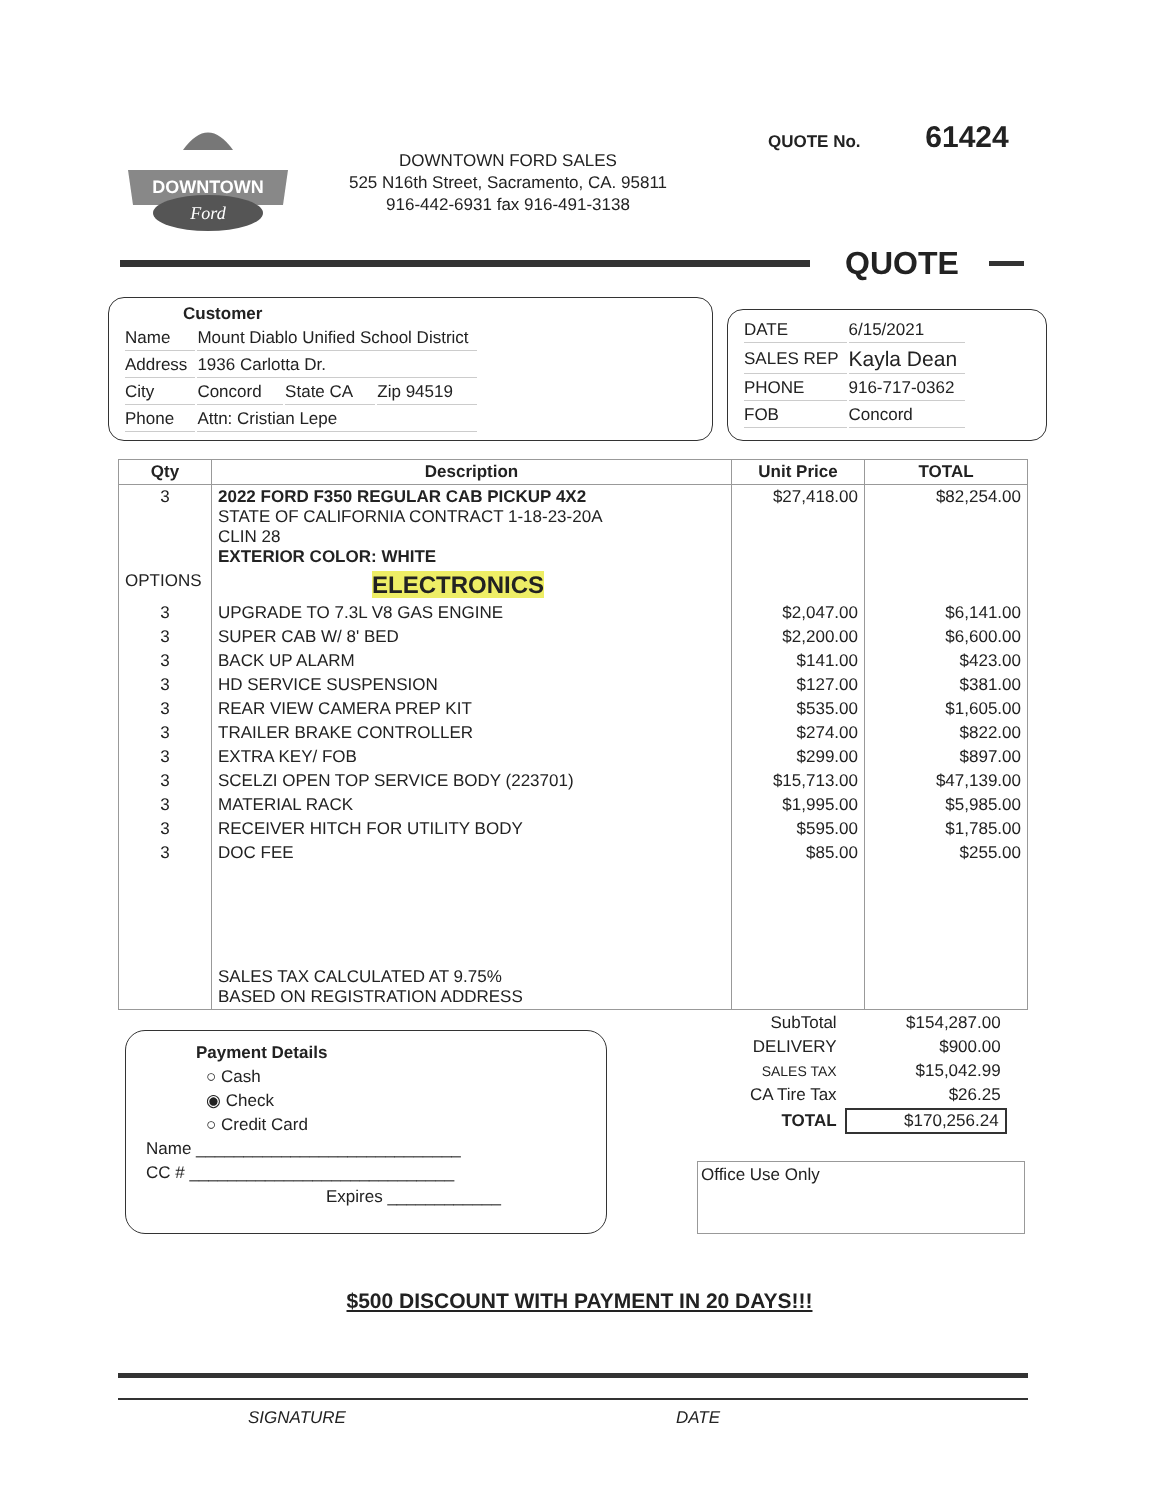DOWNTOWN
Ford
DOWNTOWN FORD SALES
525 N16th Street, Sacramento, CA. 95811
916-442-6931 fax 916-491-3138
QUOTE No. 61424
QUOTE
Customer
| Name | Mount Diablo Unified School District | | |
| Address | 1936 Carlotta Dr. | | |
| City | Concord | State CA | Zip 94519 |
| Phone | Attn: Cristian Lepe | | |
| DATE | 6/15/2021 |
| SALES REP | Kayla Dean |
| PHONE | 916-717-0362 |
| FOB | Concord |
| Qty | Description | Unit Price | TOTAL |
| --- | --- | --- | --- |
| 3 | 2022 FORD F350 REGULAR CAB PICKUP 4X2 STATE OF CALIFORNIA CONTRACT 1-18-23-20A CLIN 28 EXTERIOR COLOR: WHITE | $27,418.00 | $82,254.00 |
| OPTIONS | ELECTRONICS | | |
| 3 | UPGRADE TO 7.3L V8 GAS ENGINE | $2,047.00 | $6,141.00 |
| 3 | SUPER CAB W/ 8' BED | $2,200.00 | $6,600.00 |
| 3 | BACK UP ALARM | $141.00 | $423.00 |
| 3 | HD SERVICE SUSPENSION | $127.00 | $381.00 |
| 3 | REAR VIEW CAMERA PREP KIT | $535.00 | $1,605.00 |
| 3 | TRAILER BRAKE CONTROLLER | $274.00 | $822.00 |
| 3 | EXTRA KEY/ FOB | $299.00 | $897.00 |
| 3 | SCELZI OPEN TOP SERVICE BODY (223701) | $15,713.00 | $47,139.00 |
| 3 | MATERIAL RACK | $1,995.00 | $5,985.00 |
| 3 | RECEIVER HITCH FOR UTILITY BODY | $595.00 | $1,785.00 |
| 3 | DOC FEE | $85.00 | $255.00 |
| | SALES TAX CALCULATED AT 9.75% BASED ON REGISTRATION ADDRESS | | |
Payment Details
○ Cash
◉ Check
○ Credit Card
Name ____________________________
CC # ____________________________
Expires ____________
| SubTotal | $154,287.00 |
| DELIVERY | $900.00 |
| SALES TAX | $15,042.99 |
| CA Tire Tax | $26.25 |
| TOTAL | $170,256.24 |
Office Use Only
$500 DISCOUNT WITH PAYMENT IN 20 DAYS!!!
SIGNATURE DATE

§ §

-- Work order --
Please report every line among the entries that includes "SALES".

-- Answer to the problem --
DOWNTOWN FORD SALES
| SALES REP | Kayla Dean |
| | SALES TAX CALCULATED AT 9.75% BASED ON REGISTRATION ADDRESS | | |
| SALES TAX | $15,042.99 |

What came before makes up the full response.